● **INSTRUCTION**: When you give the entries again, keep every word as it stands and drop the pictures.

[Camera metadata records]
--------------------------------------------------

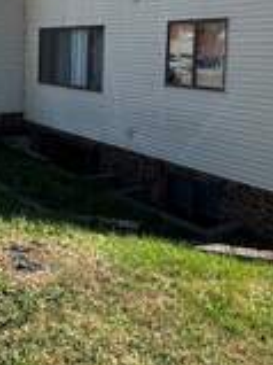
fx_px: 463
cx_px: 123
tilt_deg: -3.5
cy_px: 94
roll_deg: -4.5
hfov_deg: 32.8
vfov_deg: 41.8
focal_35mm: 44
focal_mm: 2.22
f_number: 2.2
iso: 50
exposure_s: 1/963
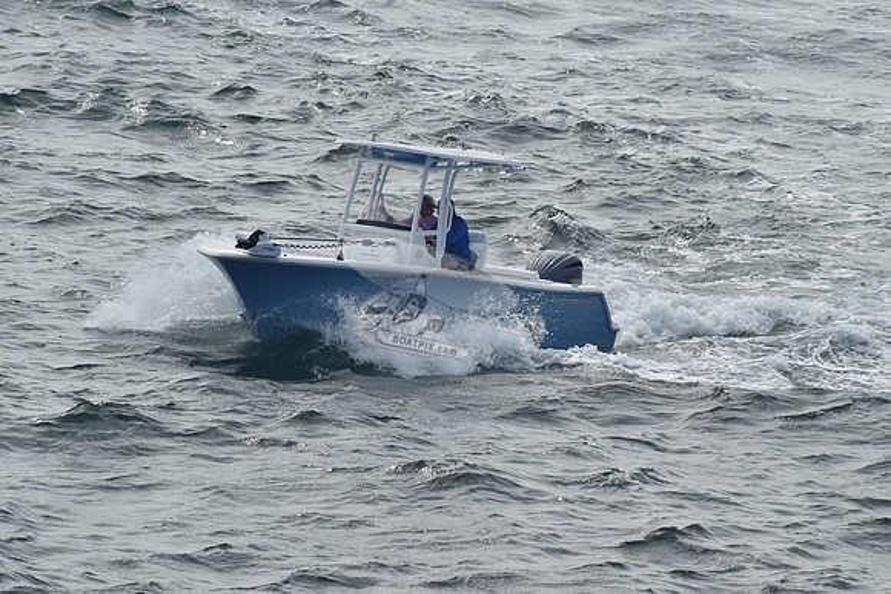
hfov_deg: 6.0
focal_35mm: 345
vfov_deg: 4.0
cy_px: 297
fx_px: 8540
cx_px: 446
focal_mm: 230
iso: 400
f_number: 13
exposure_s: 1/1000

--------------------------------------------------

● **SOLVED PROBLEM**:
fx_px: 463
cx_px: 123
tilt_deg: -3.5
cy_px: 94
roll_deg: -4.5
hfov_deg: 32.8
vfov_deg: 41.8
focal_35mm: 44
focal_mm: 2.22
f_number: 2.2
iso: 50
exposure_s: 1/963
hfov_deg: 6.0
focal_35mm: 345
vfov_deg: 4.0
cy_px: 297
fx_px: 8540
cx_px: 446
focal_mm: 230
iso: 400
f_number: 13
exposure_s: 1/1000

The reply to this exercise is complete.